[할 일]
아래 기록의 줄을 하나도 빠짐없이 그대로 옮겨 적으세요.
_ _ _ _
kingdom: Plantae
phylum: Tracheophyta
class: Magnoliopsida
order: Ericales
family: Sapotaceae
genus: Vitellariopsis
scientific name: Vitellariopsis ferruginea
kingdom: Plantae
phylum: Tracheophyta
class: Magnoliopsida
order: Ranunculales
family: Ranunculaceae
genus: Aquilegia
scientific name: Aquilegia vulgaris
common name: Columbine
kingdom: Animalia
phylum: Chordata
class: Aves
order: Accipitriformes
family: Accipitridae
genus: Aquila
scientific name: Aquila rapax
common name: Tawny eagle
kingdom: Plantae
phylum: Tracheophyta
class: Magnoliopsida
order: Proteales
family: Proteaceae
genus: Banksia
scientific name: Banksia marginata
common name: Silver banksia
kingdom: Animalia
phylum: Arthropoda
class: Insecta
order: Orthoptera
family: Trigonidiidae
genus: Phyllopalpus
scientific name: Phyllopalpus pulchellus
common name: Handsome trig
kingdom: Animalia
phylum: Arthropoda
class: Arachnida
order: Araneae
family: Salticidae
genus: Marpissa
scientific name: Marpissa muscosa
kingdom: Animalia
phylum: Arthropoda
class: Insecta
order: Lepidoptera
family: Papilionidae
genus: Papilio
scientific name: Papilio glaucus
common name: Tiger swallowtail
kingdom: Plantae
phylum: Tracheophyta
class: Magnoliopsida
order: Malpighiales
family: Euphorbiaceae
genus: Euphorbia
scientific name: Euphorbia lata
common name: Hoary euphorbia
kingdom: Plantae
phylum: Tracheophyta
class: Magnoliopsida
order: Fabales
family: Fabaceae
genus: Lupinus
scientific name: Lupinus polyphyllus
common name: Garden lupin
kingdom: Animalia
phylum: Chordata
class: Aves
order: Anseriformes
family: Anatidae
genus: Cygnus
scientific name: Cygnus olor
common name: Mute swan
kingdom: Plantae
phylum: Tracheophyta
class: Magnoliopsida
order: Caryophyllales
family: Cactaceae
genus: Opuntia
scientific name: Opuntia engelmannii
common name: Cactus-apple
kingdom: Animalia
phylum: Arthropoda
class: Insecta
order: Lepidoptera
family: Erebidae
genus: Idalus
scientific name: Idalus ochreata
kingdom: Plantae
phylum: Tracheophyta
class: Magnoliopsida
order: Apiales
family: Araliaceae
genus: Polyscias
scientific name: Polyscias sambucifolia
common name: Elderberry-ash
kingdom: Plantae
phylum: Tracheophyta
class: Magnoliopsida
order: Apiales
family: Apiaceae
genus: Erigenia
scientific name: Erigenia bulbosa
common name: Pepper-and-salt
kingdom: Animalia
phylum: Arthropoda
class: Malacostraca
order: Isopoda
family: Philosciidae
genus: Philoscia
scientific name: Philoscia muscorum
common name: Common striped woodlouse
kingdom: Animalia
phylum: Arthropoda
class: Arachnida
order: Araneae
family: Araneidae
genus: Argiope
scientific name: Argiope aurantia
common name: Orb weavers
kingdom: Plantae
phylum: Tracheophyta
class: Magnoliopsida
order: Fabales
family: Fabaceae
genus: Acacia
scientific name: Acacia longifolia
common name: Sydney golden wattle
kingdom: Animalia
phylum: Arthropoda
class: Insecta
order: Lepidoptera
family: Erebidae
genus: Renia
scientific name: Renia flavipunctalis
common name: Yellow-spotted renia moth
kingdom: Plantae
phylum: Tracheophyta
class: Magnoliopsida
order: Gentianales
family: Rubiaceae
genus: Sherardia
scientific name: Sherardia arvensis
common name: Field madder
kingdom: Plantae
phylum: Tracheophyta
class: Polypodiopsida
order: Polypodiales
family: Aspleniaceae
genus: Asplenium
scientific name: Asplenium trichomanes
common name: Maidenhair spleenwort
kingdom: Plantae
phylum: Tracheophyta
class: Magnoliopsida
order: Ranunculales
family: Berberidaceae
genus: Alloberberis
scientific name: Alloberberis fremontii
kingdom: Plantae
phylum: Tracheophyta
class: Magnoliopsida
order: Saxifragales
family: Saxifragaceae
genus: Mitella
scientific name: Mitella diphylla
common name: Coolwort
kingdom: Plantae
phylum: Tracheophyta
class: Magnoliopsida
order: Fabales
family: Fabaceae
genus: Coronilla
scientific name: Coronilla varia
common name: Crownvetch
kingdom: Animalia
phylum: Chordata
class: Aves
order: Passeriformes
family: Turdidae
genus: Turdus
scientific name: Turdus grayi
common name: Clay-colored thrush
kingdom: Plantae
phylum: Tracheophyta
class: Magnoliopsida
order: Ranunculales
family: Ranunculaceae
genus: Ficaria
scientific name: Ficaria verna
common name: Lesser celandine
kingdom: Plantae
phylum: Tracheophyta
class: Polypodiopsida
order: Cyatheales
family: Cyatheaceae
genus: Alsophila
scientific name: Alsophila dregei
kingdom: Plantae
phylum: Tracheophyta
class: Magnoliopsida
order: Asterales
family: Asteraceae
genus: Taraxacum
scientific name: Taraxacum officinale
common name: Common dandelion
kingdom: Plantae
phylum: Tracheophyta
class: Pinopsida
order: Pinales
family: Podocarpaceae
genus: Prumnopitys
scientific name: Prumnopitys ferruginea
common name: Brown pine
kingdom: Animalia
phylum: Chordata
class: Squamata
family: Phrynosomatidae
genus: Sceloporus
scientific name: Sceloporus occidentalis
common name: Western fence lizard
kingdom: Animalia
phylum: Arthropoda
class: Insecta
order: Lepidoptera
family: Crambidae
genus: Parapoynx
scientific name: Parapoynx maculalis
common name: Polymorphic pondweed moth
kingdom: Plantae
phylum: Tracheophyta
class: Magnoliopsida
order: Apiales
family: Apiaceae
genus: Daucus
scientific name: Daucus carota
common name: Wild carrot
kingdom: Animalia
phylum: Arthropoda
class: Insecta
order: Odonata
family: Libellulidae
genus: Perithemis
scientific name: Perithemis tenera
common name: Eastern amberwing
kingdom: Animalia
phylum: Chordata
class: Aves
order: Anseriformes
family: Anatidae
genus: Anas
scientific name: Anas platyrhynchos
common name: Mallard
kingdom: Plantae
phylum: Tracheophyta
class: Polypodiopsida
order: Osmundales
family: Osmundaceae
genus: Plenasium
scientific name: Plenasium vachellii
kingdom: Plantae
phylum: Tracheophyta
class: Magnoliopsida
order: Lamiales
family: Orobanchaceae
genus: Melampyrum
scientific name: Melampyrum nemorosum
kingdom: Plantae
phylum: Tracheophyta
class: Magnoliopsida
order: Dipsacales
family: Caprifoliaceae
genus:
_ _ _ _
[답]
kingdom: Plantae
phylum: Tracheophyta
class: Magnoliopsida
order: Ericales
family: Sapotaceae
genus: Vitellariopsis
scientific name: Vitellariopsis ferruginea
kingdom: Plantae
phylum: Tracheophyta
class: Magnoliopsida
order: Ranunculales
family: Ranunculaceae
genus: Aquilegia
scientific name: Aquilegia vulgaris
common name: Columbine
kingdom: Animalia
phylum: Chordata
class: Aves
order: Accipitriformes
family: Accipitridae
genus: Aquila
scientific name: Aquila rapax
common name: Tawny eagle
kingdom: Plantae
phylum: Tracheophyta
class: Magnoliopsida
order: Proteales
family: Proteaceae
genus: Banksia
scientific name: Banksia marginata
common name: Silver banksia
kingdom: Animalia
phylum: Arthropoda
class: Insecta
order: Orthoptera
family: Trigonidiidae
genus: Phyllopalpus
scientific name: Phyllopalpus pulchellus
common name: Handsome trig
kingdom: Animalia
phylum: Arthropoda
class: Arachnida
order: Araneae
family: Salticidae
genus: Marpissa
scientific name: Marpissa muscosa
kingdom: Animalia
phylum: Arthropoda
class: Insecta
order: Lepidoptera
family: Papilionidae
genus: Papilio
scientific name: Papilio glaucus
common name: Tiger swallowtail
kingdom: Plantae
phylum: Tracheophyta
class: Magnoliopsida
order: Malpighiales
family: Euphorbiaceae
genus: Euphorbia
scientific name: Euphorbia lata
common name: Hoary euphorbia
kingdom: Plantae
phylum: Tracheophyta
class: Magnoliopsida
order: Fabales
family: Fabaceae
genus: Lupinus
scientific name: Lupinus polyphyllus
common name: Garden lupin
kingdom: Animalia
phylum: Chordata
class: Aves
order: Anseriformes
family: Anatidae
genus: Cygnus
scientific name: Cygnus olor
common name: Mute swan
kingdom: Plantae
phylum: Tracheophyta
class: Magnoliopsida
order: Caryophyllales
family: Cactaceae
genus: Opuntia
scientific name: Opuntia engelmannii
common name: Cactus-apple
kingdom: Animalia
phylum: Arthropoda
class: Insecta
order: Lepidoptera
family: Erebidae
genus: Idalus
scientific name: Idalus ochreata
kingdom: Plantae
phylum: Tracheophyta
class: Magnoliopsida
order: Apiales
family: Araliaceae
genus: Polyscias
scientific name: Polyscias sambucifolia
common name: Elderberry-ash
kingdom: Plantae
phylum: Tracheophyta
class: Magnoliopsida
order: Apiales
family: Apiaceae
genus: Erigenia
scientific name: Erigenia bulbosa
common name: Pepper-and-salt
kingdom: Animalia
phylum: Arthropoda
class: Malacostraca
order: Isopoda
family: Philosciidae
genus: Philoscia
scientific name: Philoscia muscorum
common name: Common striped woodlouse
kingdom: Animalia
phylum: Arthropoda
class: Arachnida
order: Araneae
family: Araneidae
genus: Argiope
scientific name: Argiope aurantia
common name: Orb weavers
kingdom: Plantae
phylum: Tracheophyta
class: Magnoliopsida
order: Fabales
family: Fabaceae
genus: Acacia
scientific name: Acacia longifolia
common name: Sydney golden wattle
kingdom: Animalia
phylum: Arthropoda
class: Insecta
order: Lepidoptera
family: Erebidae
genus: Renia
scientific name: Renia flavipunctalis
common name: Yellow-spotted renia moth
kingdom: Plantae
phylum: Tracheophyta
class: Magnoliopsida
order: Gentianales
family: Rubiaceae
genus: Sherardia
scientific name: Sherardia arvensis
common name: Field madder
kingdom: Plantae
phylum: Tracheophyta
class: Polypodiopsida
order: Polypodiales
family: Aspleniaceae
genus: Asplenium
scientific name: Asplenium trichomanes
common name: Maidenhair spleenwort
kingdom: Plantae
phylum: Tracheophyta
class: Magnoliopsida
order: Ranunculales
family: Berberidaceae
genus: Alloberberis
scientific name: Alloberberis fremontii
kingdom: Plantae
phylum: Tracheophyta
class: Magnoliopsida
order: Saxifragales
family: Saxifragaceae
genus: Mitella
scientific name: Mitella diphylla
common name: Coolwort
kingdom: Plantae
phylum: Tracheophyta
class: Magnoliopsida
order: Fabales
family: Fabaceae
genus: Coronilla
scientific name: Coronilla varia
common name: Crownvetch
kingdom: Animalia
phylum: Chordata
class: Aves
order: Passeriformes
family: Turdidae
genus: Turdus
scientific name: Turdus grayi
common name: Clay-colored thrush
kingdom: Plantae
phylum: Tracheophyta
class: Magnoliopsida
order: Ranunculales
family: Ranunculaceae
genus: Ficaria
scientific name: Ficaria verna
common name: Lesser celandine
kingdom: Plantae
phylum: Tracheophyta
class: Polypodiopsida
order: Cyatheales
family: Cyatheaceae
genus: Alsophila
scientific name: Alsophila dregei
kingdom: Plantae
phylum: Tracheophyta
class: Magnoliopsida
order: Asterales
family: Asteraceae
genus: Taraxacum
scientific name: Taraxacum officinale
common name: Common dandelion
kingdom: Plantae
phylum: Tracheophyta
class: Pinopsida
order: Pinales
family: Podocarpaceae
genus: Prumnopitys
scientific name: Prumnopitys ferruginea
common name: Brown pine
kingdom: Animalia
phylum: Chordata
class: Squamata
family: Phrynosomatidae
genus: Sceloporus
scientific name: Sceloporus occidentalis
common name: Western fence lizard
kingdom: Animalia
phylum: Arthropoda
class: Insecta
order: Lepidoptera
family: Crambidae
genus: Parapoynx
scientific name: Parapoynx maculalis
common name: Polymorphic pondweed moth
kingdom: Plantae
phylum: Tracheophyta
class: Magnoliopsida
order: Apiales
family: Apiaceae
genus: Daucus
scientific name: Daucus carota
common name: Wild carrot
kingdom: Animalia
phylum: Arthropoda
class: Insecta
order: Odonata
family: Libellulidae
genus: Perithemis
scientific name: Perithemis tenera
common name: Eastern amberwing
kingdom: Animalia
phylum: Chordata
class: Aves
order: Anseriformes
family: Anatidae
genus: Anas
scientific name: Anas platyrhynchos
common name: Mallard
kingdom: Plantae
phylum: Tracheophyta
class: Polypodiopsida
order: Osmundales
family: Osmundaceae
genus: Plenasium
scientific name: Plenasium vachellii
kingdom: Plantae
phylum: Tracheophyta
class: Magnoliopsida
order: Lamiales
family: Orobanchaceae
genus: Melampyrum
scientific name: Melampyrum nemorosum
kingdom: Plantae
phylum: Tracheophyta
class: Magnoliopsida
order: Dipsacales
family: Caprifoliaceae
genus:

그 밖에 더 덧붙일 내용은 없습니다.